SHORT PROBLEM: Render every line of the material below as a numbered list, omitting blank lines and leaving out the pictures.

EXCERPTED RECORDS:
--- START ---
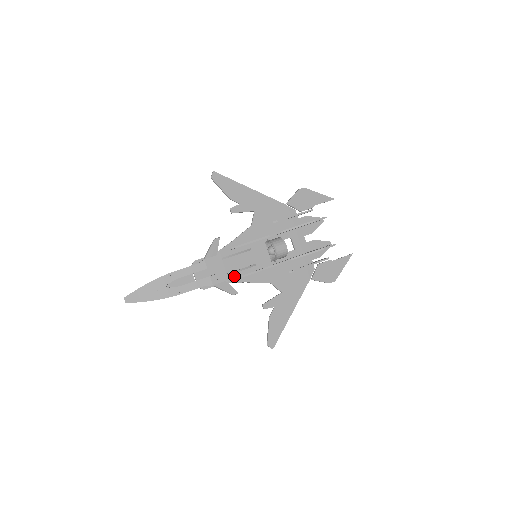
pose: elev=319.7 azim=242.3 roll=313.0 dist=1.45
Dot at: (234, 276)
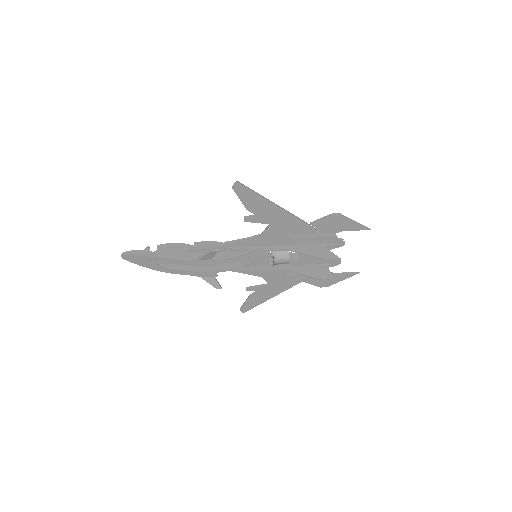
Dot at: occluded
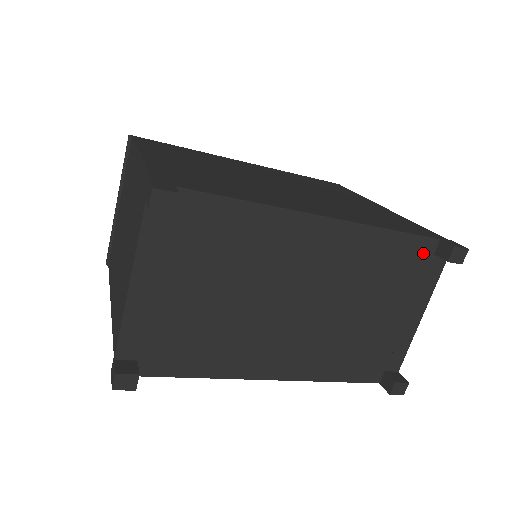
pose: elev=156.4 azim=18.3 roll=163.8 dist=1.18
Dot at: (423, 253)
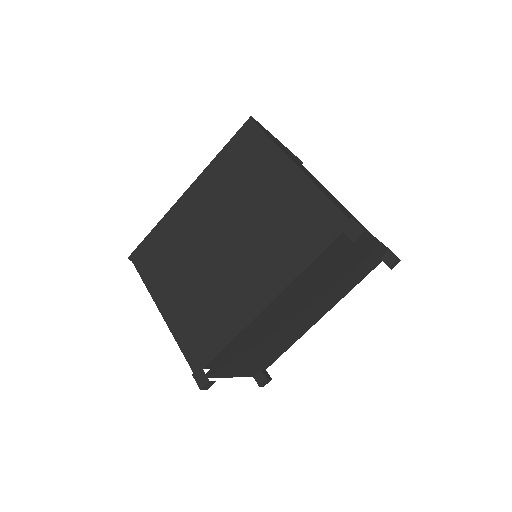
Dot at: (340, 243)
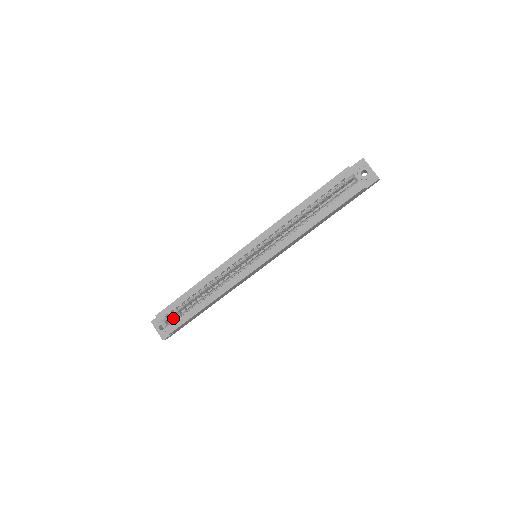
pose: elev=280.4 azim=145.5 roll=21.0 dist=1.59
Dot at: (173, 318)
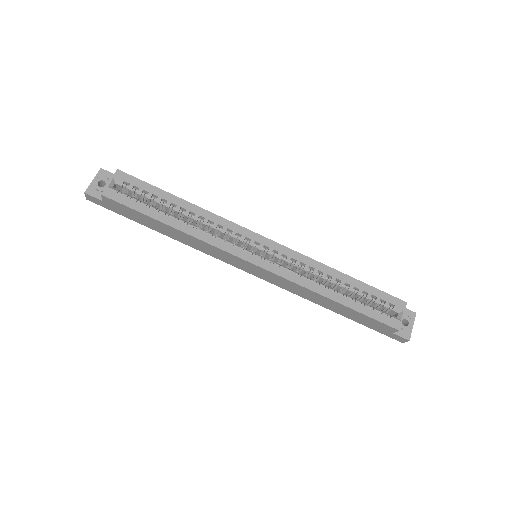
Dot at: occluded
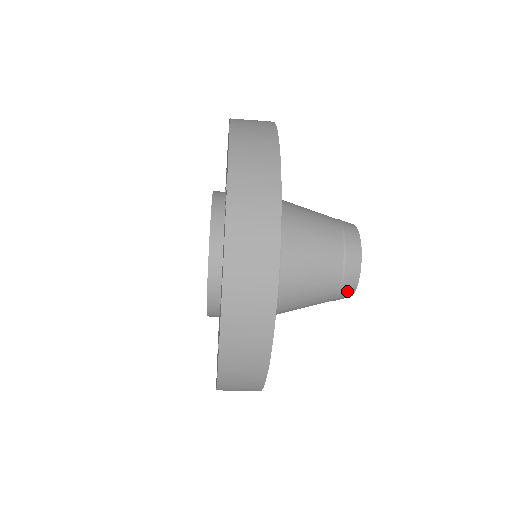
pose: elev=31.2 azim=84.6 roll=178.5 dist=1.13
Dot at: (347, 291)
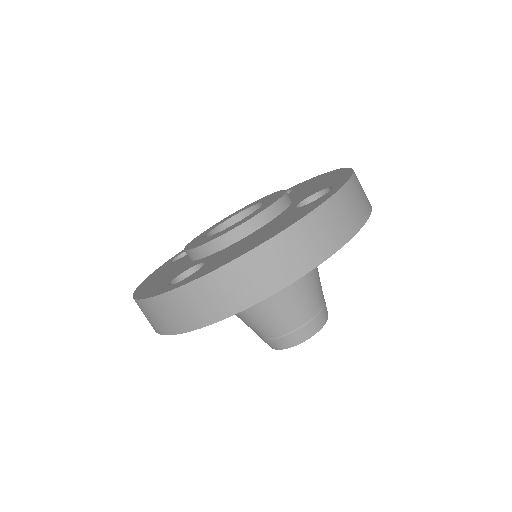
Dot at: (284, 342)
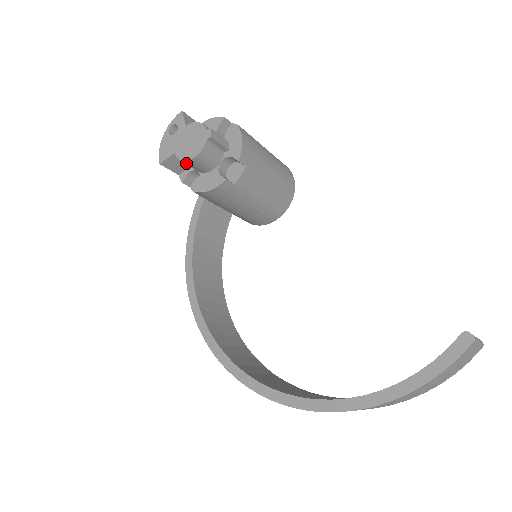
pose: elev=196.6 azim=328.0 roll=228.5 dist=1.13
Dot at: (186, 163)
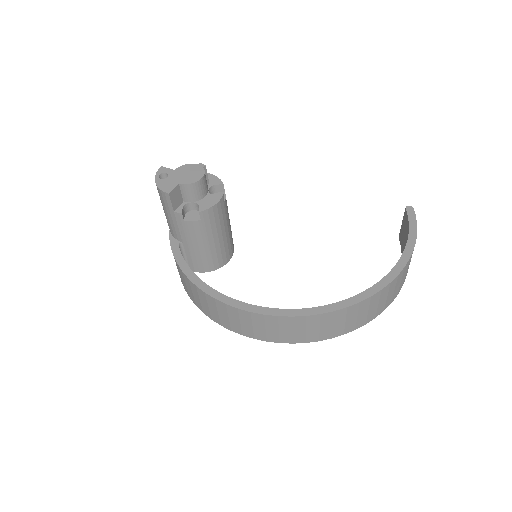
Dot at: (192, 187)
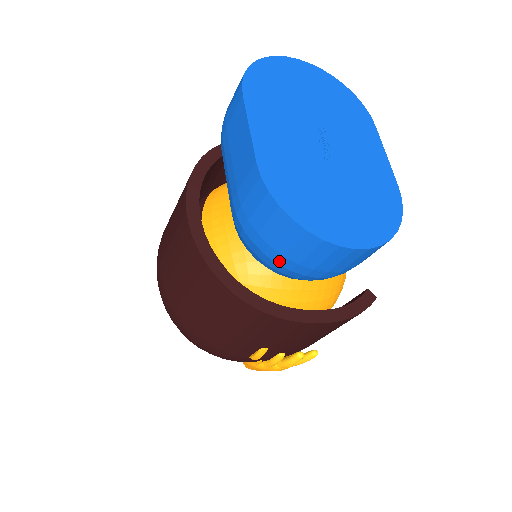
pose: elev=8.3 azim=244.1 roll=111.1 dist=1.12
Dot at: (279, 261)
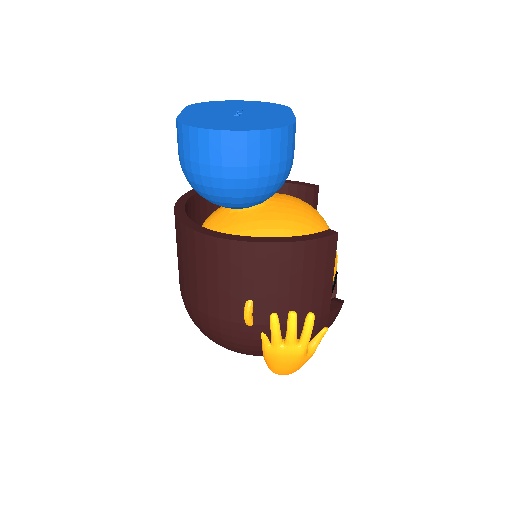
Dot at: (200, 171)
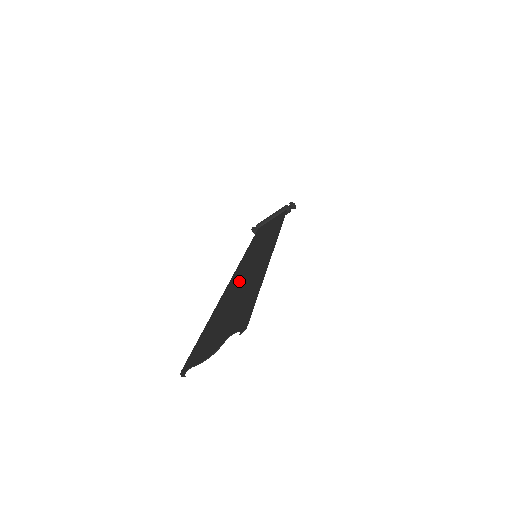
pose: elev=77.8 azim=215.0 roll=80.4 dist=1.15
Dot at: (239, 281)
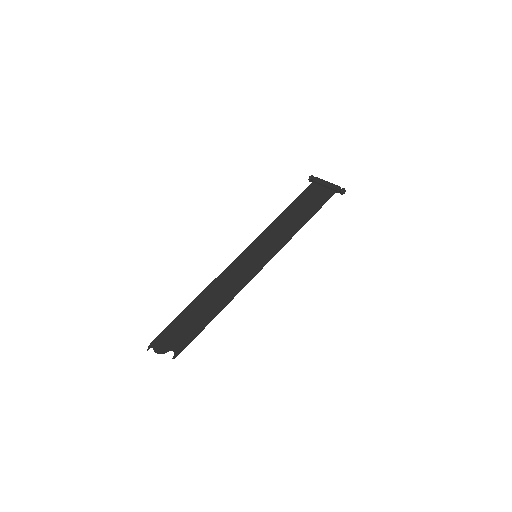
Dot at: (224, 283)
--- END ---
FULL RESPONSE:
1. pose: elev=319.7 azim=242.3 roll=313.0 dist=1.45
2. Dot at: (234, 276)
3. Dot at: occluded
4. pose: elev=156.4 azim=18.3 roll=163.8 dist=1.18
5. Dot at: (423, 253)
6. Dot at: (340, 243)
7. pose: elev=280.4 azim=145.5 roll=21.0 dist=1.59
8. Dot at: (173, 318)
9. Dot at: occluded
10. pose: elev=31.2 azim=84.6 roll=178.5 dist=1.13
11. Dot at: (347, 291)
12. Dot at: (284, 342)
13. pose: elev=196.6 azim=328.0 roll=228.5 dist=1.13
14. Dot at: (186, 163)
15. Dot at: (192, 187)
16. pose: elev=8.3 azim=244.1 roll=111.1 dist=1.12
17. Dot at: (279, 261)
18. Dot at: (200, 171)
19. pose: elev=77.8 azim=215.0 roll=80.4 dist=1.15
20. Dot at: (239, 281)
21. Dot at: (224, 283)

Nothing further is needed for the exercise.